Le nuove tecnologie e l’intelligenza artificiale stanno alterarndo ulteriormente la conoscenza tradizionale e il suo apprendimento, con strumenti ormai differenti e lezioni sempre più mediate da ChatGpt. Sarà meglio, sarà peggio? Difficile rispondere. Di fatto viviamo un’epoca di profondissimi cambiamenti che rischiano di rendere sempre più inadeguato chi sta in cattedra, ma anche chi gestisce le istituzioni scolastiche. Il futuro della scuola è strettamente connesso con quello della società in genere e dello stesso apparato produttivo, che senza etica rischia di apportare più danni che benefici.

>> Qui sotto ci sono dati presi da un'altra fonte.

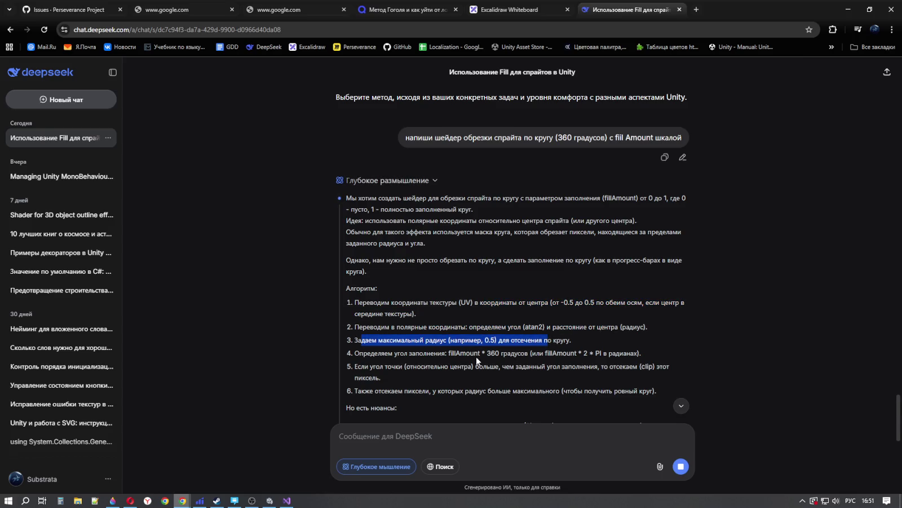
pyautogui.moveTo(437, 353)
pyautogui.mouseDown()
pyautogui.moveTo(636, 353)
pyautogui.moveTo(518, 361)
pyautogui.moveTo(527, 382)
pyautogui.moveTo(474, 300)
pyautogui.mouseUp()
# Step: Follow the streaming reasoning down to the Properties block and the start of the frag code
pyautogui.scroll(-2, 526, 383)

Ma il nodo vero sono i problemi crescenti di intere generazioni, strette tra difficoltà di apprendimento con i metodi tradizionali, crisi identitarie, contesti familiari sempre più critici, disturbi alimentari, fluidità sessuale. Se ne parla troppo poco e non possiamo affidare ai soli psicologi o ai servizi sociali l’onere di affrontare l’emergenza. La politica che fa? Le “famose” istituzioni sanno soltanto parlare di riarmo? Rischiamo di perdere per strada le sole risorse per il nostro futuro, i giovani, comprese quelle che dovranno sostenere il nostro sistema produttivo.